Spa-like bathroom designs for superior bath experience

A spa-like guestroom bath at the Hotel Monaco Pittsburgh.
A spa-like guestroom bath at the Hotel Monaco Pittsburgh.

A spa-like guestroom bath at the Hotel Monaco Pittsburgh.

If the hotel guest bathroom experience has become noticeably more spa-like, well, there’s a reason for that: it should be. Hotels, independents and brands alike, are giving designers the latitude to create spa experiences in the guestroom bath. Beatrice Girelli of Los Angeles-based Indidesign is one. She has designed high-end bathrooms for such hotels as the Grand Hyatt San Francisco and the Hokulani Waikiki. She feels that a spa bathroom goes beyond the standard functionality of a traditional bathroom. “It becomes a retreat and a sanctuary within a private residence or a hotel guestroom,” she said. “The attention to detail, the added features, the general atmosphere achieved through the use of fixtures, plumbing selections, finishes and lighting delivers a superior experience.”

The relationship between the bedroom and bathroom space is also changing, particularly in new-build hotels, and bathrooms are becoming larger to meet the expectations of more sophisticated travelers.

“Additional pieces of furniture—a chair, bench or large ottoman, for example—are great complements to emphasize the retreat experience and deliver the residential personalized feel that we strive for,” Girelli said. “A ‘wow’ feature—such as a fireplace or an exterior shower, and a view to connect with the exterior—make the space special and unique.”

Christian Schnyder, principal at Beleco Design, also based in Los Angeles, echoes much of the same as Girelli. He has designed bathrooms for several hotels, including the Hotel Monaco Pittsburgh (opening later this year) and a new Kimpton hotel project in Chicago, set to open in winter 2015. He points to two elements that distinguish a spa bath from a standard room. “One is, obviously, the size and fixture count; and the other would be the experience,” he said.

Separating the shower and the tub, Schnyder said, is a key element of a spa bathroom. “The toilet should be separated from the rest of the bathroom, at least by a privacy wall, making sure it is out of sight,” he said. “A larger vanity counter adds to the sense of a special experience.”

Lighting and finishes are also crucial. “Having a sculptural soaking tub, ideally free standing, offers both relaxation and a focal point for the bathroom,” Schnyder said. “That alone will give the guests a sense that they are staying in a special room, regardless if they are using the tub or not. We usually integrate the tub in the shower area, which allows us to eliminate the overflow as it drains into the floor drain. The tub truly becomes a soaker as it can be filled up to the rim if desired.”

Lighting: The key to a spa bathroom

At Brian G. Thornton Designs, Principal Brian Thornton likes to make a spa bathroom distinct, with “accoutrements and accessories” that elevate the experience. “Maybe the water is delivered via an extra-special vessel or fixture,” he said.

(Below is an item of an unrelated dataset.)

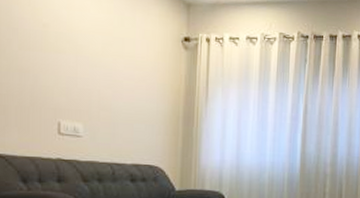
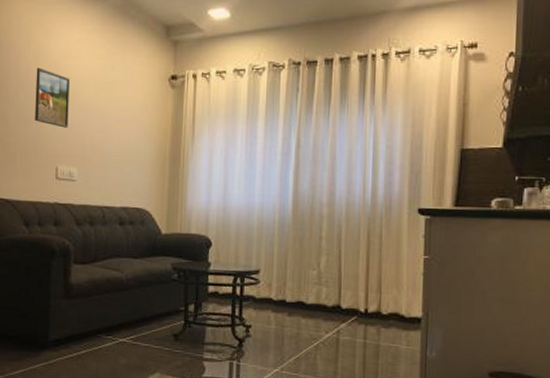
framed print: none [32,15,72,82] -> present [35,67,70,128]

Indidesign’s work at the Grand Hyatt San Francisco.

Indidesign’s work at the Grand Hyatt San Francisco.

Thornton has employed other techniques, such as chromatherapy, a method of using colored lights to create a soothing effect.

“When I design for a specific client, I immediately look at the lighting conditions,” Thornton said. “Natural light versus artificial light is key to color and material direction. The layout should not be conducive to one user, but multiple users. When space is at a premium, then organizing the shower/bath is primary, as it is the largest fixture in the space. Its access, views in and out are critical; the vanity should include ample storage, and support a surface at a comfortable height for the face bowl.”

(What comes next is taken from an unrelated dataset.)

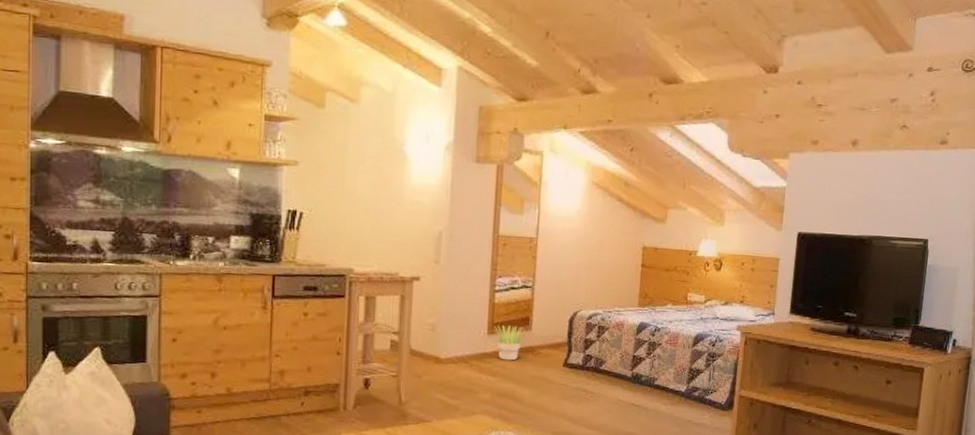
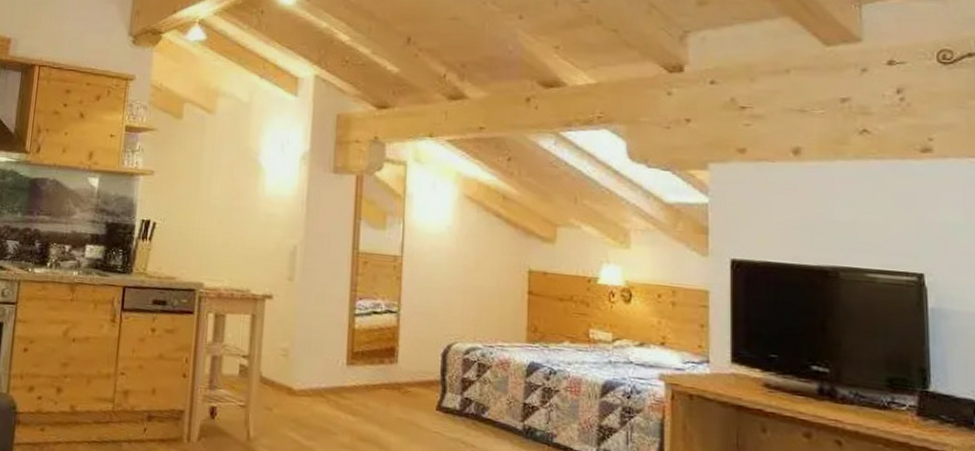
potted plant: present [494,325,526,361] -> none [354,355,392,399]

Lighting angles are also of importance. “The lighting needs to be from above and from the sides for critical tasks like applying makeup,” he said. “The toilet, whether compartmentalized or not, should be of a comfortable seating height and ample lighting for cleaning in and around the bowl.”

Thornton’s team is finding that luxury showers are replacing standard tubs in most hotel projects. “Framed and frameless glass doors are de rigueur,” he said. “Alternatively, where tubs are retained, the shower curtain is coming down and replaced with a tub shield—a hinged-glass wing that allows the water to be contained without the full-width bypassing doors.”